Recent conflicts have driven big emissions spikes from the mechanics of war: jet fuel, tanks, endless supply convoys, blazing oil and chemical fires, as well as homes, offices and factories, scorched forests and the carbon cost of rebuilding the shattered infrastructure if the wars ever end.

Russia’s invasion of Ukraine has generated more than 300 million tons of carbon dioxide emissions, about equal to the annual emissions of a mid-sized industrial country like Spain; the war in Gaza has resulted in about 30 million tons of emissions, equivalent to the annual emissions of smaller countries. And the U.S. and Israeli attack on Iran had a 5 million-ton carbon footprint in just the first few weeks, equal to the combined total of a dozen low-emission countries.

Participants at the Santa Marta conference focused directly on recognizing how the links between fossil fuels, conflict and instability work in the real world.

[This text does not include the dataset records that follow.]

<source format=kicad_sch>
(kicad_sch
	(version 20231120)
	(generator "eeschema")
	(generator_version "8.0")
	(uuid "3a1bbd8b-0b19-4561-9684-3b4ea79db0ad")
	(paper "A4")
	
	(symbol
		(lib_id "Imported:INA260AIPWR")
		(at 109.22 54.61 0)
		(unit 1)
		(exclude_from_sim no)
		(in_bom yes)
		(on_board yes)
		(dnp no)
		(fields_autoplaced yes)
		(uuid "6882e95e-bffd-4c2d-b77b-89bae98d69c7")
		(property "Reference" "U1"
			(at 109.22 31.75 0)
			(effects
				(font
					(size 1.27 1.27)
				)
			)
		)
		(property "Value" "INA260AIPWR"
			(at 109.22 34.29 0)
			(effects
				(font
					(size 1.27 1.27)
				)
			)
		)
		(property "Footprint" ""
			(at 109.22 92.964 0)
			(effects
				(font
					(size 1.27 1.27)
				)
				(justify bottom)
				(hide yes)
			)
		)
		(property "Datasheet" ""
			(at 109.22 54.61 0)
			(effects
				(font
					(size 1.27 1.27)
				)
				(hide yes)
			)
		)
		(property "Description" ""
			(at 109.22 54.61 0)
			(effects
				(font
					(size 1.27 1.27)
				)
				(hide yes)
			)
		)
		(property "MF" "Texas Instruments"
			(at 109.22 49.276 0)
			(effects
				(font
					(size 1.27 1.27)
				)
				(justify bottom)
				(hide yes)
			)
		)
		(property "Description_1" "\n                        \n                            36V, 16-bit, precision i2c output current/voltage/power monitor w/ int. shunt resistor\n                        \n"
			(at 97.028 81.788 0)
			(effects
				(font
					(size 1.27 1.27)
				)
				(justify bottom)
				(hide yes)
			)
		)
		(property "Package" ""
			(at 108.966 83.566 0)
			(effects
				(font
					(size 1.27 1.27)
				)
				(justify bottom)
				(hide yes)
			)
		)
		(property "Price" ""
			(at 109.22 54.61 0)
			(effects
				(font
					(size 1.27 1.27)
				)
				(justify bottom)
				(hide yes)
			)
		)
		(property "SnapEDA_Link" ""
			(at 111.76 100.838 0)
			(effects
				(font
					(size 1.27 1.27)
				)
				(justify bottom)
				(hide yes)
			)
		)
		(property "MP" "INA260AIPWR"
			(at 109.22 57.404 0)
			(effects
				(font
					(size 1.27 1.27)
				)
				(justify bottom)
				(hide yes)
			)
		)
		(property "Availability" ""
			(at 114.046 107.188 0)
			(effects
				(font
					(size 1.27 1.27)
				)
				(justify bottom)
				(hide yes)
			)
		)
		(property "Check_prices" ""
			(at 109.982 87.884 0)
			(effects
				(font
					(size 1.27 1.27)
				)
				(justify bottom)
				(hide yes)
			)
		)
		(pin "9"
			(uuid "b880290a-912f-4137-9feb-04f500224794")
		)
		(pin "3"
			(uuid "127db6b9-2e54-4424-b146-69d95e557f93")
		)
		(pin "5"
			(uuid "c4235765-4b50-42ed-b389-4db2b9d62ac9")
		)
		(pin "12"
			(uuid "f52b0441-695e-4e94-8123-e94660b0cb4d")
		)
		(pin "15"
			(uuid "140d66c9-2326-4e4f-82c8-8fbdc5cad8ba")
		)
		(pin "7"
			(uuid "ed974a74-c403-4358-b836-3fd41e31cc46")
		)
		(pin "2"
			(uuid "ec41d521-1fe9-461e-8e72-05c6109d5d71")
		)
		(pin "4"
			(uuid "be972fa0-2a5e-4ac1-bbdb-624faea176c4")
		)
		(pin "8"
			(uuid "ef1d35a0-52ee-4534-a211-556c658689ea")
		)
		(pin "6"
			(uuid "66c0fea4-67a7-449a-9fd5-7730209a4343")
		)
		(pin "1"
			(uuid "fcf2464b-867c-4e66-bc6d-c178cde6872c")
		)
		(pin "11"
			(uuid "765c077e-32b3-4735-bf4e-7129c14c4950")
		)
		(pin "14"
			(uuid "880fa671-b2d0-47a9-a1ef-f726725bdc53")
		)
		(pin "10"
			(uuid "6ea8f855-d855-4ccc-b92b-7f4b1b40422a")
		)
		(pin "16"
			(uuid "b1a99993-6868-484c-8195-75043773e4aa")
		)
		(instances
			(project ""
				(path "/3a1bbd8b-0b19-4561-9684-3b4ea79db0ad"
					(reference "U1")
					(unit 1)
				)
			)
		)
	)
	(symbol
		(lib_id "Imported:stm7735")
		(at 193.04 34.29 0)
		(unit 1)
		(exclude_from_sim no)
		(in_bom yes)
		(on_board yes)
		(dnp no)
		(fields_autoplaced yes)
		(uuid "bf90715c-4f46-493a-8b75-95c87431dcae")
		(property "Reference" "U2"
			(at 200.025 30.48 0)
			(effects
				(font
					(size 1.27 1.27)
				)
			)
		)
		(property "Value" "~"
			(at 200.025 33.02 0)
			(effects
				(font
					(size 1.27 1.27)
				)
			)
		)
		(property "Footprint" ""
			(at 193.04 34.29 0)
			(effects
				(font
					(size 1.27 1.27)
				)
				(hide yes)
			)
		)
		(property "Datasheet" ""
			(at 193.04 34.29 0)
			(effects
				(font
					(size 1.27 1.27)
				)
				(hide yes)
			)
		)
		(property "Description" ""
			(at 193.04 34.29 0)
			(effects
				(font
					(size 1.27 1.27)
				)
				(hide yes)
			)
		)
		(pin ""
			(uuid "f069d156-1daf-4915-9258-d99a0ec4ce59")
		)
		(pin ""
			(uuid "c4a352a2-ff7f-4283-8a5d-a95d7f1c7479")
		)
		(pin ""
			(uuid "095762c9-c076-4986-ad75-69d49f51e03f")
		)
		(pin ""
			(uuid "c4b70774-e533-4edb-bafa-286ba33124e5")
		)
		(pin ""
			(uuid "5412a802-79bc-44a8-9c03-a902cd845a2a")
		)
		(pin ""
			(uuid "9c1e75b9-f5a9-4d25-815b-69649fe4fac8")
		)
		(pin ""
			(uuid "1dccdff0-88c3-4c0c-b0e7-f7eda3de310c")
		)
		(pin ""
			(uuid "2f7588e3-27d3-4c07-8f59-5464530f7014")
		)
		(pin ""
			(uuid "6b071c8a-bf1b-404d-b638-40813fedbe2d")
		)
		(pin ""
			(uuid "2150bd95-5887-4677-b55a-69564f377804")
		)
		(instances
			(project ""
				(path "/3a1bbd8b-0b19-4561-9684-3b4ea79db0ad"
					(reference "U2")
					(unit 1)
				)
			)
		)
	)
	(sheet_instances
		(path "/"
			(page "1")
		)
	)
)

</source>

Among those shaping the conversation was Somali peace and development leader Ilwad Elman, who has worked for years at the intersection of conflict, economic development and environmental stress. 

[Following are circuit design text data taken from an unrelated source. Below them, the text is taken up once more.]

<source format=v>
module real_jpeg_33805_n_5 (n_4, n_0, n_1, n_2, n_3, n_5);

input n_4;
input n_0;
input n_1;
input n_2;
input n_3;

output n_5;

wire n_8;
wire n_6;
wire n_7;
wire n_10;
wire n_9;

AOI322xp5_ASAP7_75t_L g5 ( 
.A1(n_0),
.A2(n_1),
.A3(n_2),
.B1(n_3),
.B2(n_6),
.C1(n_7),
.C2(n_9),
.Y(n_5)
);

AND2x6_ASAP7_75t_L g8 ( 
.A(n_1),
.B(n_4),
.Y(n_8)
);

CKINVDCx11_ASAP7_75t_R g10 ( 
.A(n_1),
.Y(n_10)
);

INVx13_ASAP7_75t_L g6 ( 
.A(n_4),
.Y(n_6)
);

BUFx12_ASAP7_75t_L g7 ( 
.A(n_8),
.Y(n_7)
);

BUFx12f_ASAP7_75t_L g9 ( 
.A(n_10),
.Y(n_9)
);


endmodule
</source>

During a webinar before the conference, Elman described how climate, war and economic disruption are not experienced as separate crises, but as overlapping pressures that reinforce one another in daily life. She said people live with that pressure every day, and that impacts like drought are not just environmental, but can determine whether families can stay on their farms, or are forced to move, which reshapes local economies and can intensify competition for resources.

That doesn’t allow the luxury of thinking about the impacts in an abstract way, she said. 

“You don’t debate whether something is climate or conflict or economic instability,” she said. “You feel it all the same. You feel it as pressure, pressure on land, pressure on water, pressure on movements, pressure on people, and that pressure doesn’t stay contained.”

The Santa Marta discussions helped clarify that transitions are needed “out of fossil fuels, into renewable energy for all, and into a world that cares for nature,” former president of Ireland Mary Robinson said in a statement at the end of the conference.

“All must be grounded in justice,” added Robinson, a founding member of The Elders, a group of former world leaders that advocates for moral and ethical governance. Now is the time, she added, for a growing coalition of climate, justice and nature partnerships to “drive these transitions forward with the fierce urgency they demand.”